Reputation: 10015
I read some posts and books about .Net/C#/CLR and so on, and found following slide in Microsoft's presentation of 2005 year:
- GC takes time – “% time in GC” counter
- If objects die in gen0 (survival rate is 0) it’s the ideal situation
- The longer the object lives before being dead, the worse (with exceptions)
- Gen0 and gen1 GCs should both be relatively cheap; gen2 GCs could cost a lot
- LOH – different cost model
- Temporary large objects could be bad
- Should reuse if possible
My question is what does it mean Should reuse if possible
? Is it that CLR reuse allocated memory for new object in LOH or that user (developer in our case) should do it ?
Upvotes: 2
Views: 216
Reputation: 156978
I think that is a note to us, as implementers, not a note on how Microsoft works (so no, it does not automatically reuse objects). If you have a object on the LOH, and you immediate dispose it, the LOH can get fragmented very soon. That is why it says "Temporary large objects could be bad".

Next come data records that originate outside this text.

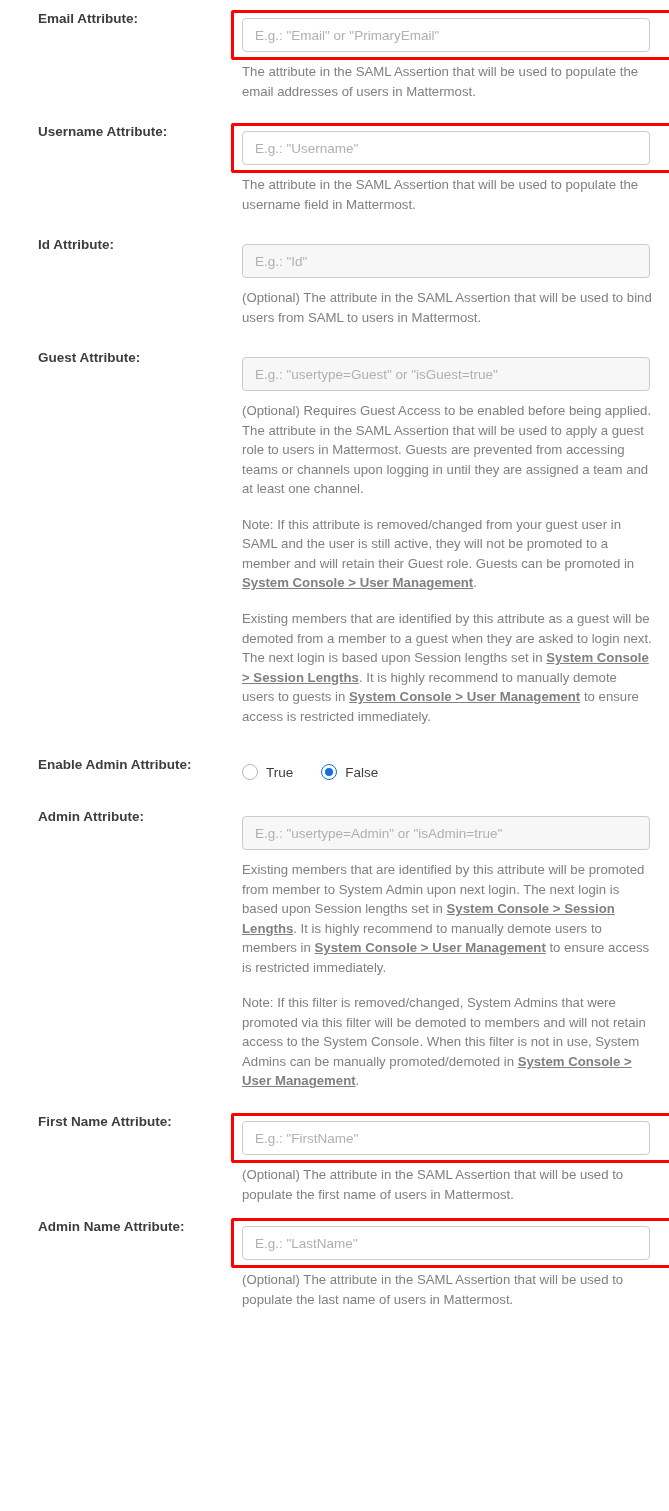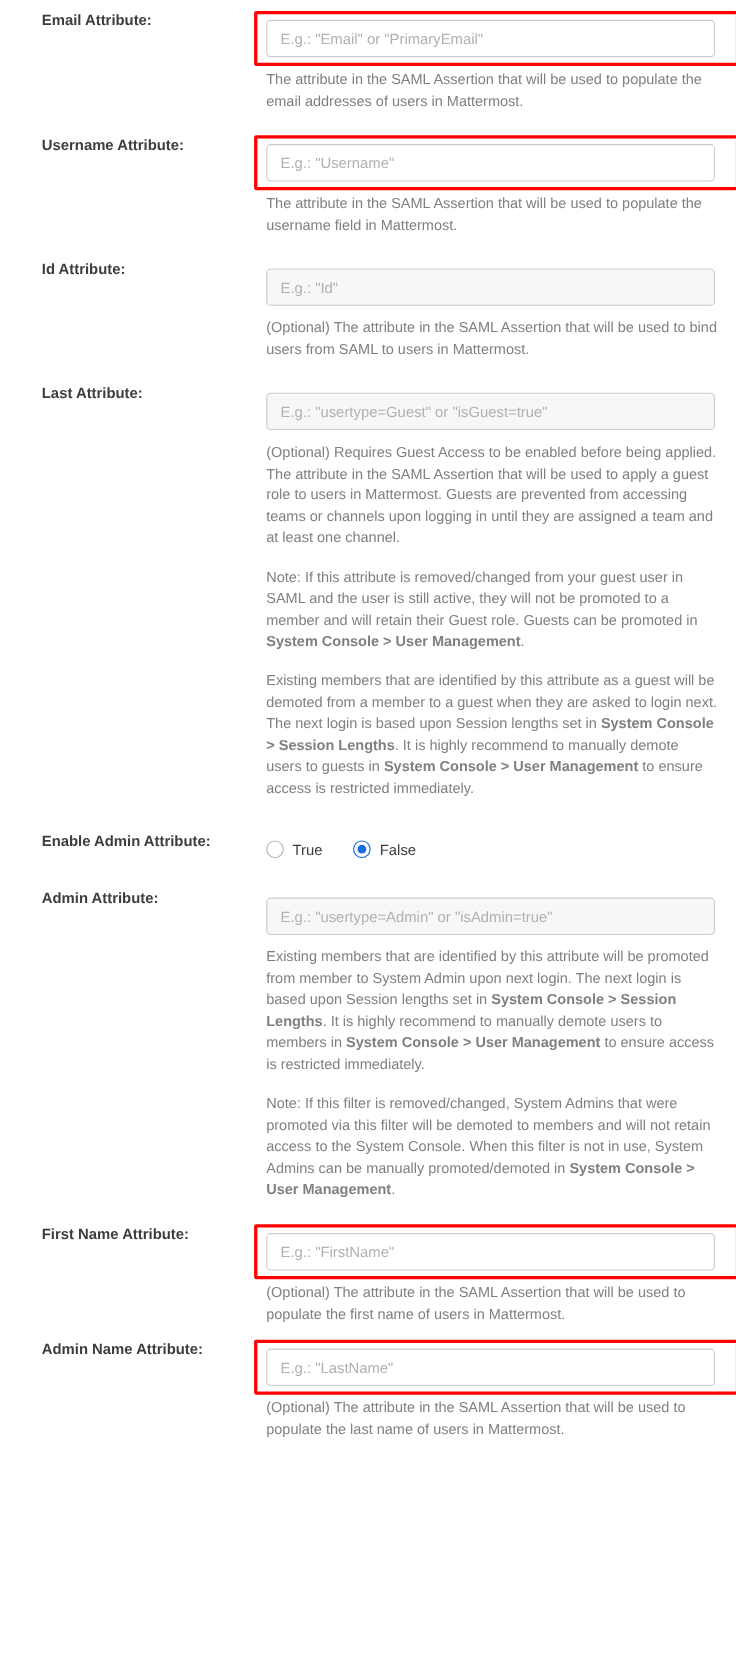--- a/index.html
+++ b/index.html
@@ -176,7 +176,7 @@
   <div class="spacer-md"></div>
 
   <div class="row">
-    <div class="label-col">Last Attribute:</div>
+    <div class="label-col">Guest Attribute:</div>
     <div class="field-col">
       <div class="input-wrap">
         <input class="text-input" type="text" disabled="" placeholder="E.g.: &quot;usertype=Guest&quot; or &quot;isGuest=true&quot;" style="">

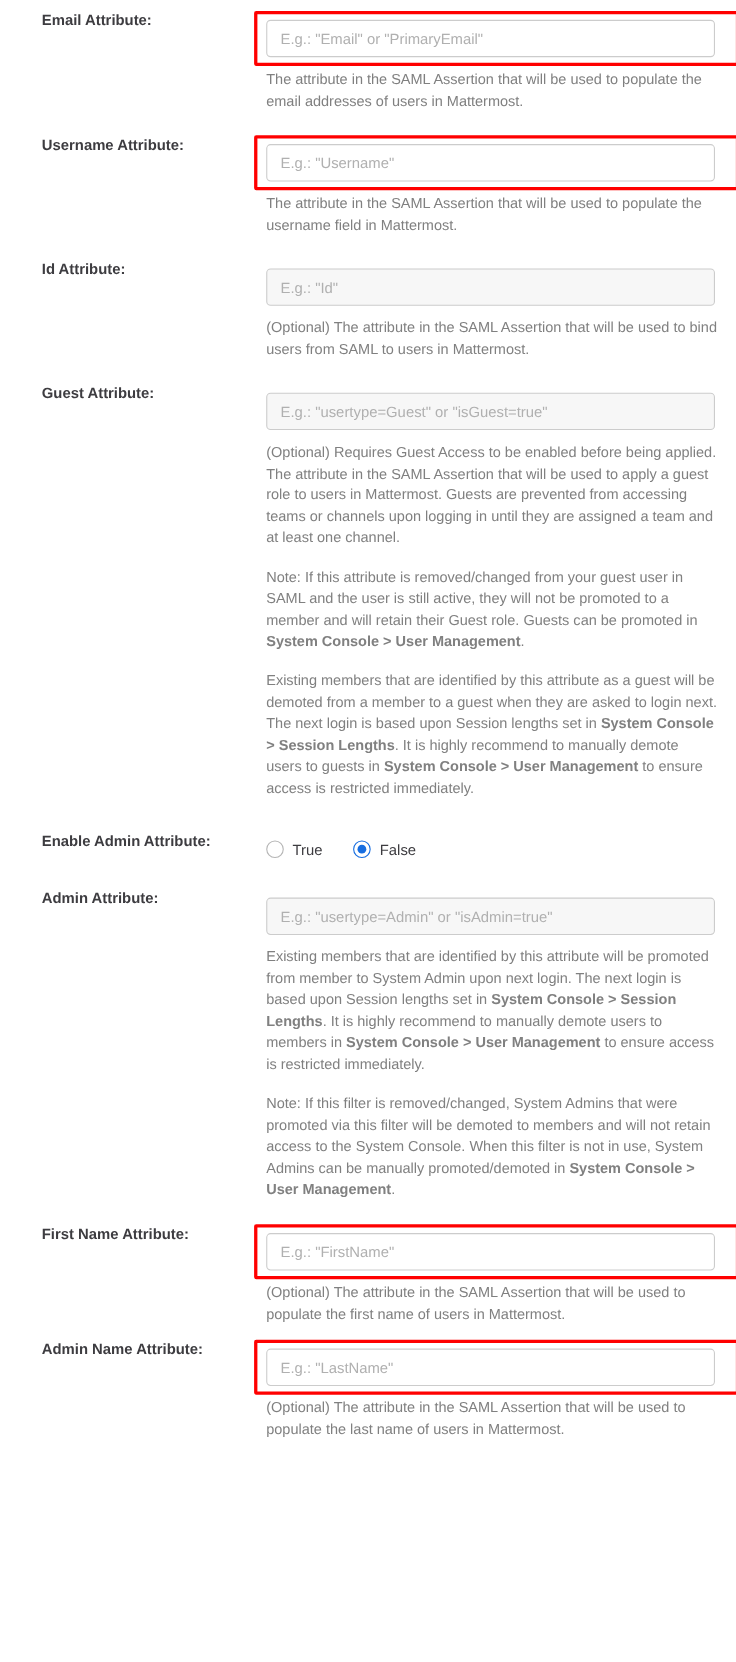--- a/index.html
+++ b/index.html
@@ -88,6 +88,7 @@
   .help b {
     color: #808080;
     font-weight: bold;
+    text-decoration: underline;
   }
   .radio-group {
     display: flex;

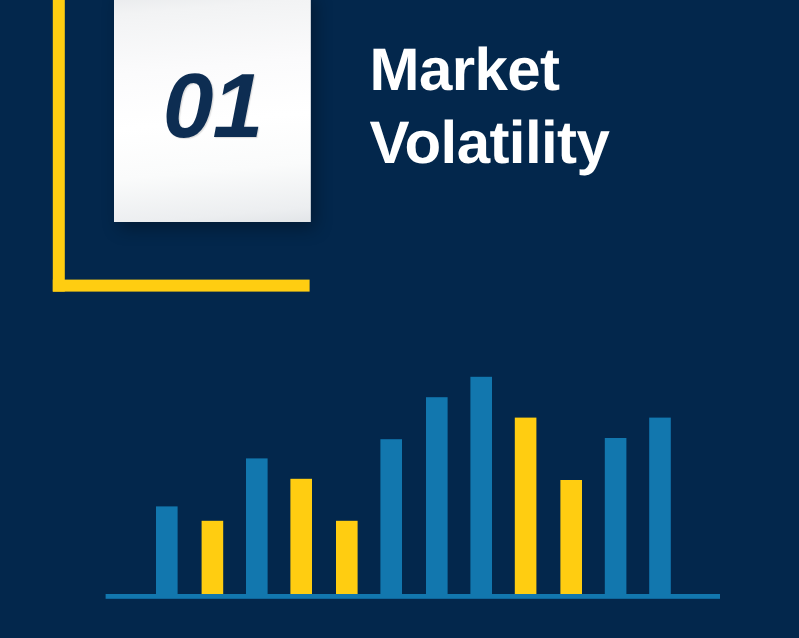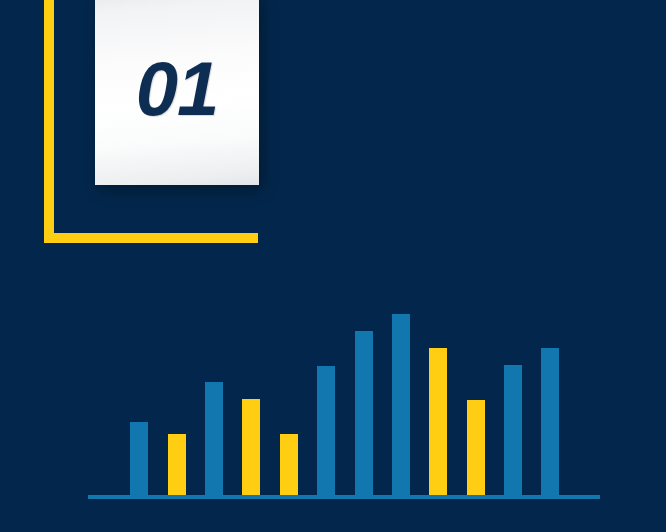--- a/index.html
+++ b/index.html
@@ -141,6 +141,7 @@
   </div>
 
   <div class="title-block">
+    <div class="title-line">Market</div>
   </div>
 
   <div class="chart">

The other thing is in the same line: if you have a large object and you can reuse it, you prevent recreating that object and thus improve performance. This is true because you prevent the LOH to get fragmented faster and you lower the memory pressure. One specific thing that comes in mind here are large string objects. Those are ideal to reuse. The string intern pool is located on the LOH, so if you intern frequently used large strings, you do what it asks.
Upvotes: 2
Reputation: 138
I agreed with Patrick's statement; CLR doesn't reuses object in LOH. These guidelines are for our implementation purposes.
Gen2 garbage collection process is very costly, so we need to avoid this. So we can do this by reusing the objects, because fragmentation process also performed and it will take more time in case of LOH. We can reuse these objects by using object pool.